What television shows remind you of your early childhood? I grew up in the 1980s, which makes reruns of The Cosby Show, Family Ties, and Cheers all qualify as nostalgic programming. As I left the office today, I felt as if I was living part of the theme song from Cheers: “You want to go where everybody knows your name.”
Today began my long goodbye to Australia. Although I’ll be here another two full days, it was my last day at the office. It’s been a terrific time. When I arrived, I had three work-related objectives. First, I needed to give a research talk and a writing workshop. I got them out of the way last week, and they were a blast. Second, I wanted to build a stronger collaborative relationship with my host, Tom. Check! We have one new paper ready to be written and two more in the wor
ks. Very productive. Third, I had to continue my science writing for the work I’m doing with my colleagues at Kentucky and elsewhere. This has also been a success. By the time I leave on Monday, I will have submitted three new manuscripts for publication. I met my three objectives.

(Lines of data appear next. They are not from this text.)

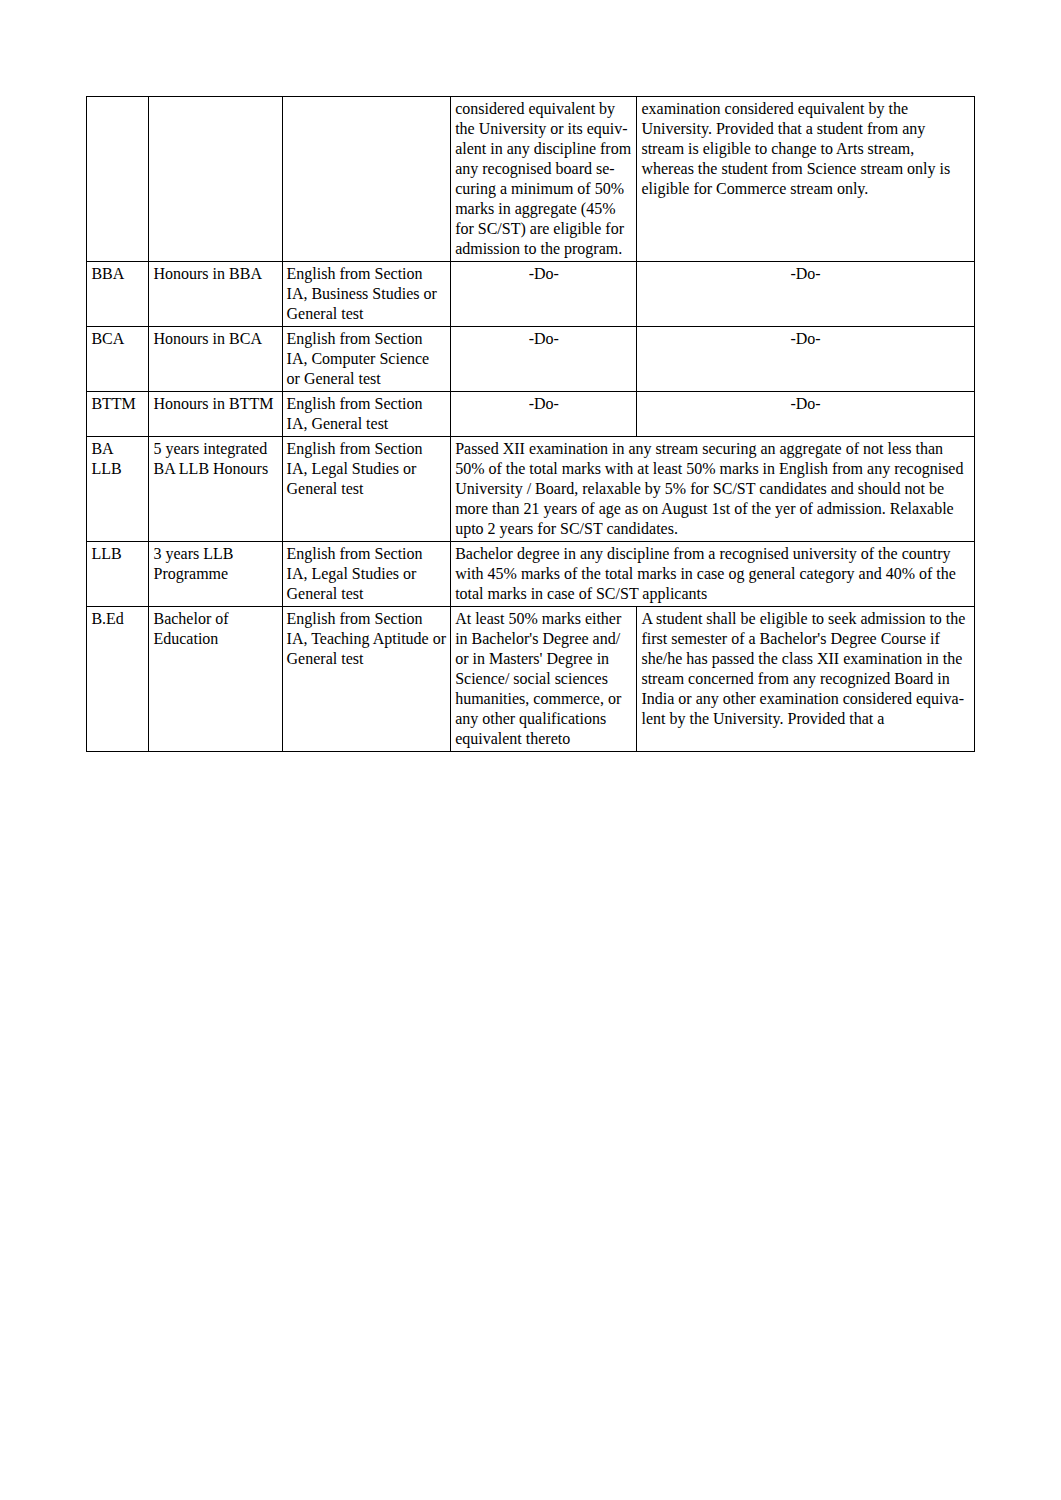| | | | considered equivalent by the University or its equivalent in any discipline from any recognised board securing a minimum of 50% marks in aggregate (45% for SC/ST) are eligible for admission to the program. | examination considered equivalent by the University. Provided that a student from any stream is eligible to change to Arts stream, whereas the student from Science stream only is eligible for Commerce stream only. |
| BBA | Honours in BBA | English from Section IA, Business Studies or General test | -Do- | -Do- |
| BCA | Honours in BCA | English from Section IA, Computer Science or General test | -Do- | -Do- |
| BTTM | Honours in BTTM | English from Section IA, General test | -Do- | -Do- |
| BA LLB | 5 years integrated BA LLB Honours | English from Section IA, Legal Studies or General test | Passed XII examination in any stream securing an aggregate of not less than 50% of the total marks with at least 50% marks in English from any recognised University / Board, relaxable by 5% for SC/ST candidates and should not be more than 21 years of age as on August 1st of the yer of admission. Relaxable upto 2 years for SC/ST candidates. |
| LLB | 3 years LLB Programme | English from Section IA, Legal Studies or General test | Bachelor degree in any discipline from a recognised university of the country with 45% marks of the total marks in case og general category and 40% of the total marks in case of SC/ST applicants |
| B.Ed | Bachelor of Education | English from Section IA, Teaching Aptitude or General test | At least 50% marks either in Bachelor's Degree and/ or in Masters' Degree in Science/ social sciences humanities, commerce, or any other qualifications equivalent thereto | A student shall be eligible to seek admission to the first semester of a Bachelor's Degree Course if she/he has passed the class XII examination in the stream concerned from any recognized Board in India or any other examination considered equivalent by the University. Provided that a |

But I didn’t realize there were a host of other things I didn’t anticipate that were at least as rewarding as accomplishing my work goals. For example, I loved how much the graduate students and faculty were collegial and social. Every day I would see a graduate student or faculty member who would greet me by my name and ask me how my visit was going. I can’t remember a time when I felt left out, ignored, or excluded since I’ve arrived. Just a swell of acceptance.
It didn't end there. Remember me mentioning how much I liked the Malaysian laksa soup that they serve here? I became addicted to it. In the nine days I was on campus, I ate laksa soup seven times. I ordered it so many times that when I went to lunch today for my farewell bowl, the lady at the counter wrote my usual order down and asked if I wanted a receipt. (There are lots of different ways you can get your laksa soup. See my earlier post about how I’m a creature of habit.)
Having a productive work trip is one thing, but feeling connected to the people I’m visiting is worth as much as any paper I’ll ever write. From that perspective, I’ll be living Sydney a rich man. The people who made Cheers were on to something: People want to go where they feel recognized and valued. I’m lucky that I can experience that in Australia and Kentucky.